[Excerpted records — start]

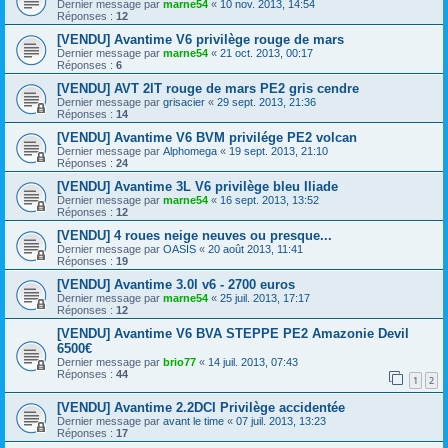
Dernier message par
marne54
«
10 nov. 2013, 14:54
Réponses :
12
[VENDU] Avantime V6 privilège rouge de mars
Dernier message par
marne54
«
21 oct. 2013, 00:17
Réponses :
6
[VENDU] AVT 2lT rouge de mars PE2 gris cendre
Dernier message par
grisacier
«
29 sept. 2013, 21:36
Réponses :
14
[VENDU] Avantime V6 BVM privilége PE2 volcan
Dernier message par
Alphomega
«
19 sept. 2013, 21:10
Réponses :
24
[VENDU] Avantime 3L V6 privilège bleu Iliade
Dernier message par
marne54
«
16 sept. 2013, 13:52
Réponses :
12
[VENDU] 4 roues neige neuves ou presque...
Dernier message par
OASIS
«
20 août 2013, 11:41
Réponses :
19
[VENDU] Avantime 3.0l v6 - 2700 euros
Dernier message par
marne54
«
25 juil. 2013, 17:17
Réponses :
12
[VENDU] Avantime V6 BVA STEPPE PE2 Amazonie Devil
6500€
Dernier message par
brio77
«
14 juil. 2013, 07:43
Réponses :
44
1
2
[VENDU] Avantime 2.2DCI Privilège accidentée
Dernier message par
avant le time
«
07 juil. 2013, 13:23
Réponses :
17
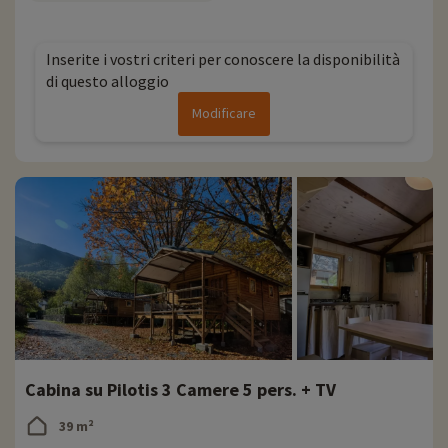
Ogni anno Familytrip scopre nuove attività per famiglie nelle
vicinanze dei nostri alloggi: zoo, acquario, ecc. Se abbiamo già
negoziato delle attività, queste possono essere prenotate con uno
Inserite i vostri criteri per conoscere la disponibilità
sconto direttamente online dopo aver scelto il vostro alloggio, e
di questo alloggio
potete scoprirle
cliccando qui!
Modificare
Per saperne di più
- Animali domestici non ammessi
Cabina su Pilotis 3 Camere 5 pers. + TV
39 m²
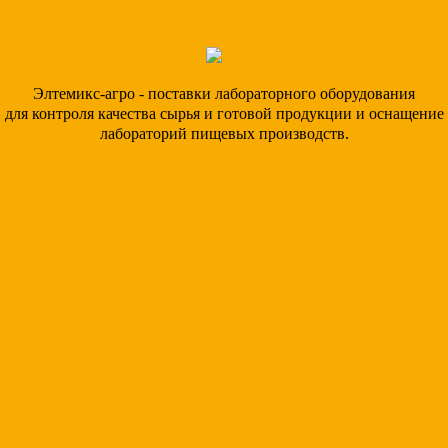
Элтемикс-агро - поставки лабораторного оборудования
для контроля качества сырья и готовой продукции и оснащение
лабораторий пищевых производств.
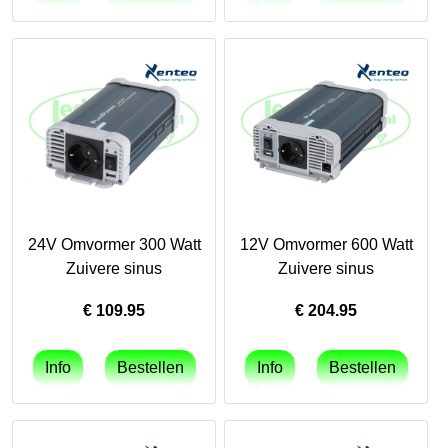
24V Omvormer 300 Watt
12V Omvormer 600 Watt
Zuivere sinus
Zuivere sinus
€
109.95
€
204.95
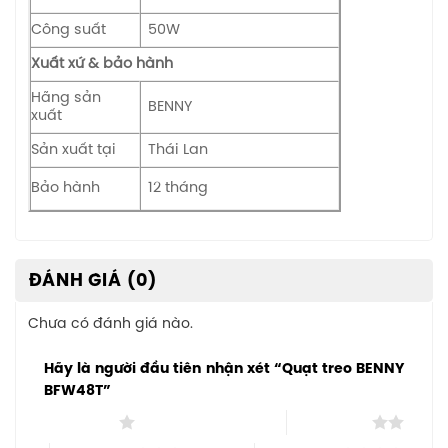
Công suất
50W
Xuất xứ & bảo hành
Hãng sản
BENNY
xuất
Sản xuất tại
Thái Lan
Bảo hành
12 tháng
ĐÁNH GIÁ (0)
Chưa có đánh giá nào.
Hãy là người đầu tiên nhận xét “Quạt treo BENNY
BFW48T”
1 trên 5 sao
2 trên 5 sao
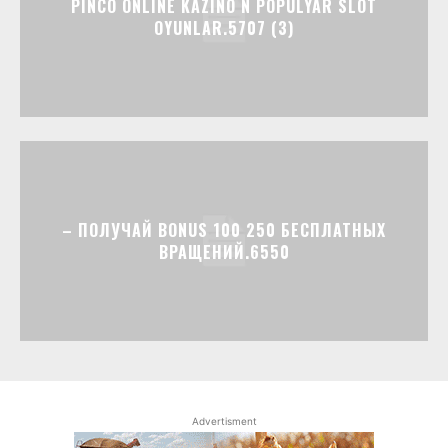
PINCO ONLINE KAZINO N POPULYAR SLOT
OYUNLAR.5707 (3)
– ПОЛУЧАЙ BONUS 100 250 БЕСПЛАТНЫХ
ВРАЩЕНИЙ.6550
Advertisment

[Excerpted records — finish]

Problem:
Scan the data above, find each line with "Omvormer", and copy it.

Result below:
24V Omvormer 300 Watt
12V Omvormer 600 Watt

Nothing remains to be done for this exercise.